Die Zinsschlacht hat begonnen, muss ich überhaupt noch investieren?
von Marc André Buczek
Mit den zuletzt deutlichen Zinsschritten der europäischen Zentralbank kehrt auch eine fast schon in Vergessenheit geratene Ertragsform zurück: Zinsen auf Bankguthaben. Spätestens mit den medienwirksamen Zinsverkündigungen der Neobroker Scalable & TradeRepublic wächst auch der Druck auf traditionelle Banken. Bei Guthabenzinsen auf liquide Investments um die 2 % p.a., nehme ich im Kunden,- Freundes- und Bekanntenkreis häufiger Erleichterung wahr. Die unbequeme Suche nach einer alternativen Anlageform scheint beendet. Liquide Konten sind wieder mehr als ein reiner Sparschweinersatz.
Doch ist diese Vorgehensweise sinnvoll?
Schauen wir rein auf den nominalen Zins von 2%, so ist dieser im Verhältnis zu den letzten Jahren durchaus attraktiv. Ausschlaggebender für ein Investment sollte jedoch der Realzins sein, also der Zins abzüglich der Inflationsrate. Bei einer Inflation von zuletzt 8,7% (YoY), beträgt der reale Zins damit faktisch -5,7 % p.a.. Damit ist der Realzins bedeutend niedriger als noch vor einigen Jahren, als wir im Nullzins feststeckten, die gemessene Inflationsrate jedoch deutlich unter 2% verharrte. Insbesondere für langfristige Investments ist folglich die Suche nach einer realen Rendite wichtiger als zuvor.

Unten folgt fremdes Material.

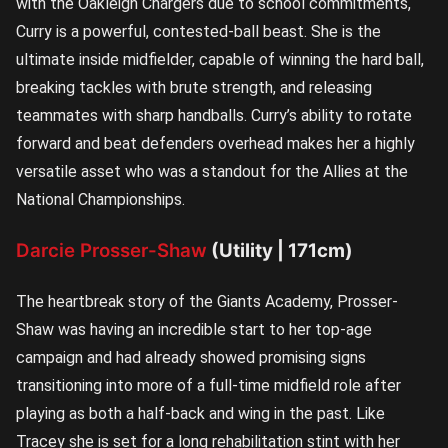
with the Oakleigh Chargers due to school commitments,
Curry is a powerful, contested-ball beast. She is the
ultimate inside midfielder, capable of winning the hard ball,
breaking tackles with brute strength, and releasing
teammates with sharp handballs. Curry’s ability to rotate
forward and beat defenders overhead makes her a highly
versatile asset who was a standout for the Allies at the
National Championships.
Darcie Prosser-Shaw
(Utility | 171cm)
The heartbreak story of the Giants Academy, Prosser-
Shaw was having an incredible start to her top-age
campaign and had already showed promising signs
transitioning into more of a full-time midfield role after
playing as both a half-back and wing in the past. Like
Tracey she is set for a long rehabilitation stint with her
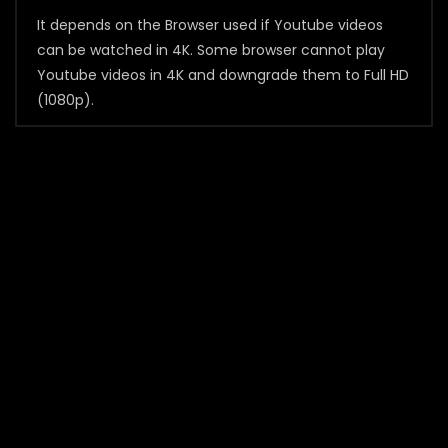
It depends on the Browser used if Youtube videos
can be watched in 4K. Some browser cannot play
Youtube videos in 4K and downgrade them to Full HD
(1080p).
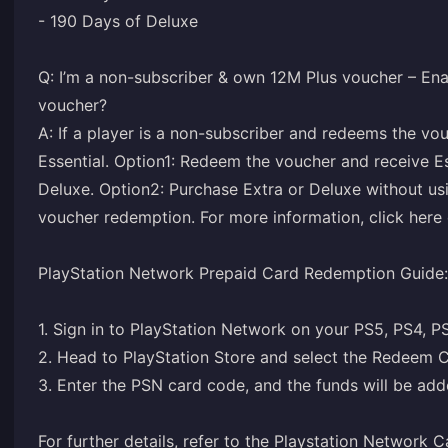
- 190 Days of Deluxe
Q: I’m a non-subscriber & own 12M Plus voucher – Ena
voucher?
A: If a player is a non-subscriber and redeems the vo
Essential. Option1: Redeem the voucher and receive Ess
Deluxe. Option2: Purchase Extra or Deluxe without usi
voucher redemption. For more information, click here o
PlayStation Network Prepaid Card Redemption Guide:
1. Sign in to PlayStation Network on your PS5, PS4, P
2. Head to PlayStation Store and select the Redeem C
3. Enter the PSN card code, and the funds will be adde
For further details, refer to the
Playstation Network C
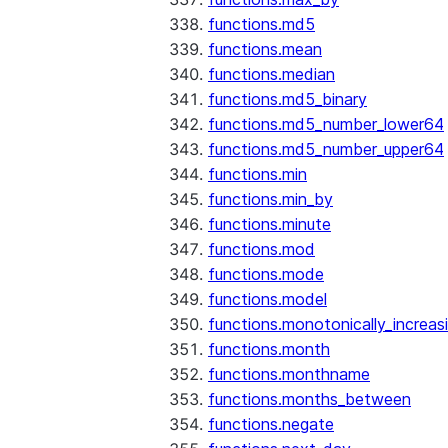
functions.md5
functions.mean
functions.median
functions.md5_binary
functions.md5_number_lower64
functions.md5_number_upper64
functions.min
functions.min_by
functions.minute
functions.mod
functions.mode
functions.model
functions.monotonically_increas
functions.month
functions.monthname
functions.months_between
functions.negate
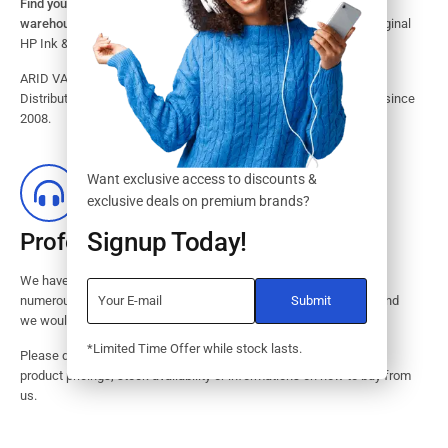
Find your HP Ink and Toner Cartridges from our large inventory
warehouse.
Search our website for the largest assortment of Original
HP Ink & Toner Supplies for your printer.
ARID VALOK has been a major Dealer, Supplier, Resellers and
Distributor of original HP ink and toner cartridge in Lagos Nigeria since
2008.
Want exclusive access to discounts &
exclusive deals on premium brands?
Signup Today!
Professional Customer Service
We have huge amount of experience in pre / post services to our
numerous customers. Request a free no-obligation quote today and
we would revert with 2 hours.
*Limited Time Offer while stock lasts.
Please dont hesitate to contact us should you have questions on
product pricings, stock availability or informations on how to buy from
us.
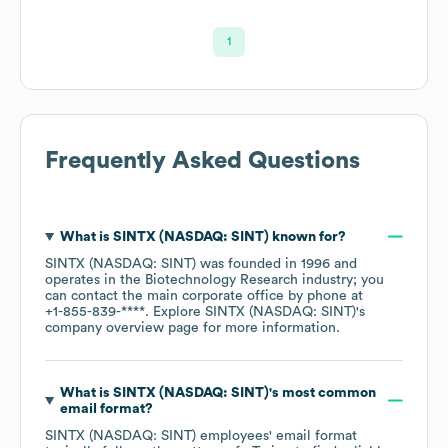
1
Frequently Asked Questions
What is
SINTX (NASDAQ: SINT)
known for?
SINTX (NASDAQ: SINT)
was founded in
1996
operates in the
Biotechnology Research
industry
; you
can contact the main corporate office by phone at
+1-855-839-****
. Explore
SINTX (NASDAQ: SINT)
's
company overview page
for more information.
What is
SINTX (NASDAQ: SINT)
's most common
email format?
SINTX (NASDAQ: SINT)
employees' email format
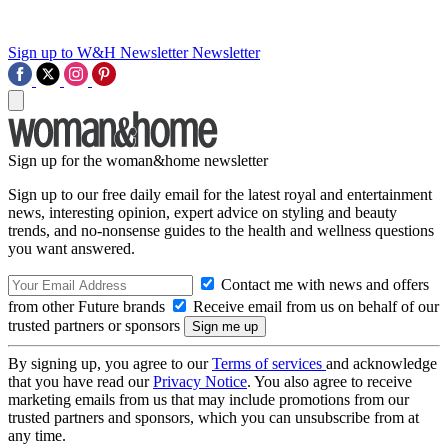
Sign up to W&H Newsletter
Newsletter
Sign up for the woman&home newsletter
Sign up to our free daily email for the latest royal and entertainment
news, interesting opinion, expert advice on styling and beauty
trends, and no-nonsense guides to the health and wellness questions
you want answered.
Contact me with news and offers
from other Future brands
Receive email from us on behalf of our
trusted partners or sponsors
By signing up, you agree to our
Terms of services
and acknowledge
that you have read our
Privacy Notice
. You also agree to receive
marketing emails from us that may include promotions from our
trusted partners and sponsors, which you can unsubscribe from at
any time.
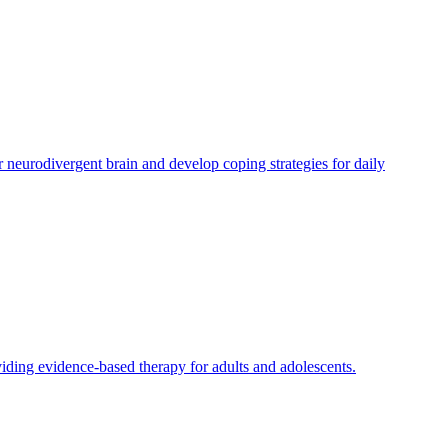
eurodivergent brain and develop coping strategies for daily
ding evidence-based therapy for adults and adolescents.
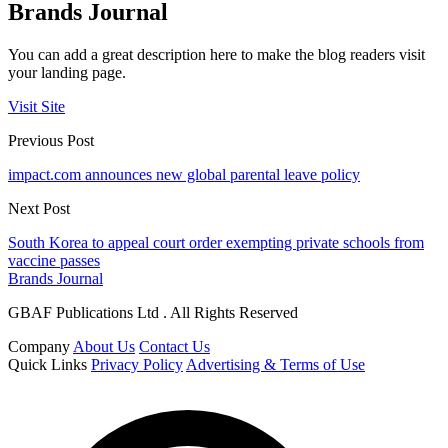
Brands Journal
You can add a great description here to make the blog readers visit
your landing page.
Visit Site
Previous Post
impact.com announces new global parental leave policy
Next Post
South Korea to appeal court order exempting private schools from
vaccine passes
Brands Journal
GBAF Publications Ltd . All Rights Reserved
Company
About Us
Contact Us
Quick Links
Privacy Policy
Advertising & Terms of Use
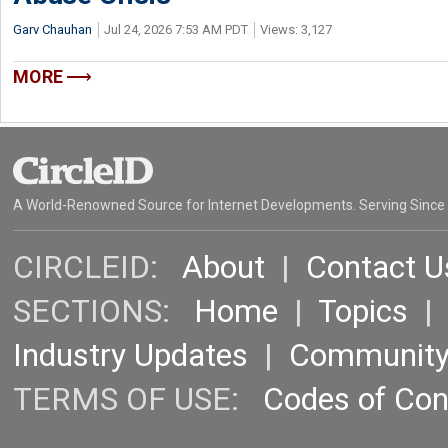
Garv Chauhan
Jul 24, 2026 7:53 AM PDT
Views: 3,127
MORE
A World-Renowned Source for Internet Developments. Serving Since
CIRCLEID:
About
|
Contact U
SECTIONS:
Home
|
Topics
Industry Updates
|
Communit
TERMS OF USE:
Codes of Co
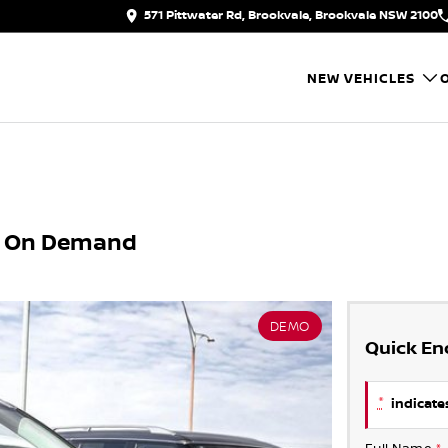
571 Pittwater Rd, Brookvale, Brookvale NSW 2100
NEW VEHICLES
X4 On Demand
DEMO
Quick En
*
indicates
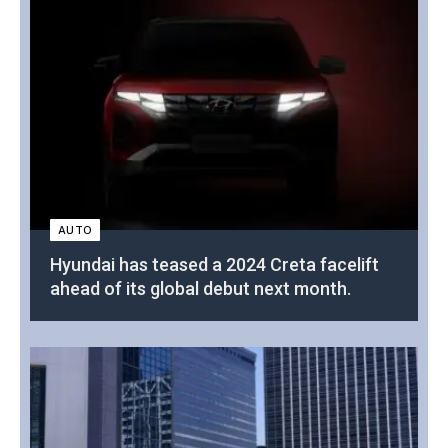
AUTO
Hyundai has teased a 2024 Creta facelift
ahead of its global debut next month.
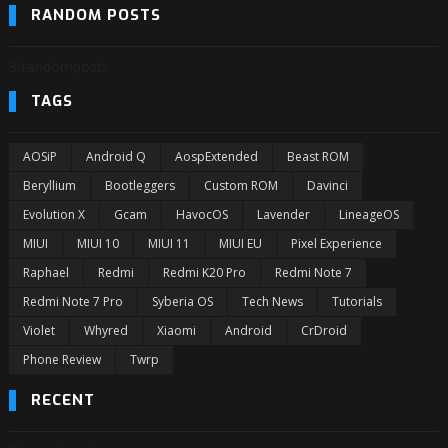
RANDOM POSTS
3/randomposts
TAGS
AOSiP
Android Q
AospExtended
Beast ROM
Beryllium
Bootleggers
Custom ROM
Davinci
Evolution X
Gcam
HavocOS
Lavender
LineageOS
MIUI
MIUI 10
MIUI 11
MIUI EU
Pixel Experience
Raphael
Redmi
Redmi K20 Pro
Redmi Note 7
Redmi Note 7 Pro
Syberia OS
Tech News
Tutorials
Violet
Whyred
Xiaomi
Android
CrDroid
Phone Review
Twrp
RECENT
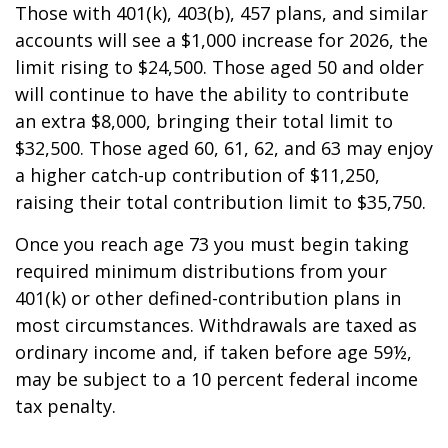
Those with 401(k), 403(b), 457 plans, and similar
accounts will see a $1,000 increase for 2026, the
limit rising to $24,500. Those aged 50 and older
will continue to have the ability to contribute
an extra $8,000, bringing their total limit to
$32,500. Those aged 60, 61, 62, and 63 may enjoy
a higher catch-up contribution of $11,250,
raising their total contribution limit to $35,750.
Once you reach age 73 you must begin taking
required minimum distributions from your
401(k) or other defined-contribution plans in
most circumstances. Withdrawals are taxed as
ordinary income and, if taken before age 59½,
may be subject to a 10 percent federal income
tax penalty.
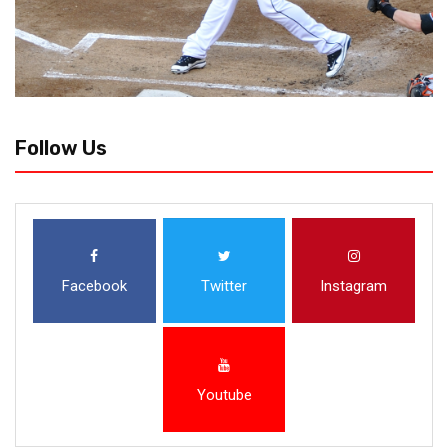
Follow Us
Facebook
Twitter
Instagram
Youtube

Aber heute investieren, ist das nicht der falsche Zeitpunkt?
Mit den heutigen Rahmenbedingungen Krieg in Europa, Energiekrise, Inflation, Kursen nahe den Höchstständen und vielen mehr, mag der Einstieg in die Kapitalmärkte schwerfallen. Historisch gesehen, ist gestern der beste Einstiegszeitpunkt gewesen. Studien zeigen, dass bei regelmäßigen jährlichen Investments, selbst mit dem Schlechts möglichen Timing, langfristig eine höhere Rendite erzielt wurde, als wenn nicht investiert wird. Wie ein altes Börsianer Sprichwort so schön sagt: „it’s not about timing the market, but about time in the market“. Auch ein Grund, warum wir bei der Ringelstein & Partner Vermögensbetreuung Langfristinvestoren sind und versuchen in unruhigen Zeiten ruhige Hand zu bewahren und nicht in kurzfristigen Aktionismus zu verfallen.
Zudem ergeben sich durch den Zinsanstieg am Kapitalmarkt ebenfalls neue Möglichkeiten. Selbst kurzlaufende Staats- und Unternehmensanleihen mit guter Bonität bieten wieder attraktive Renditen oberhalb des Einlagenzinssatzes.
Lange Rede kurzer Sinn, für Gelder die als Notfallreserve gedacht sind oder die in den nächsten 12-24 Monate benötigt werden, ist der Zinsanstieg ein warmer Nieselregen. Für eine langfristige Kapitalanlage erachte ich jedoch ein breites Investment am Kapitalmarkt für sinnvoller.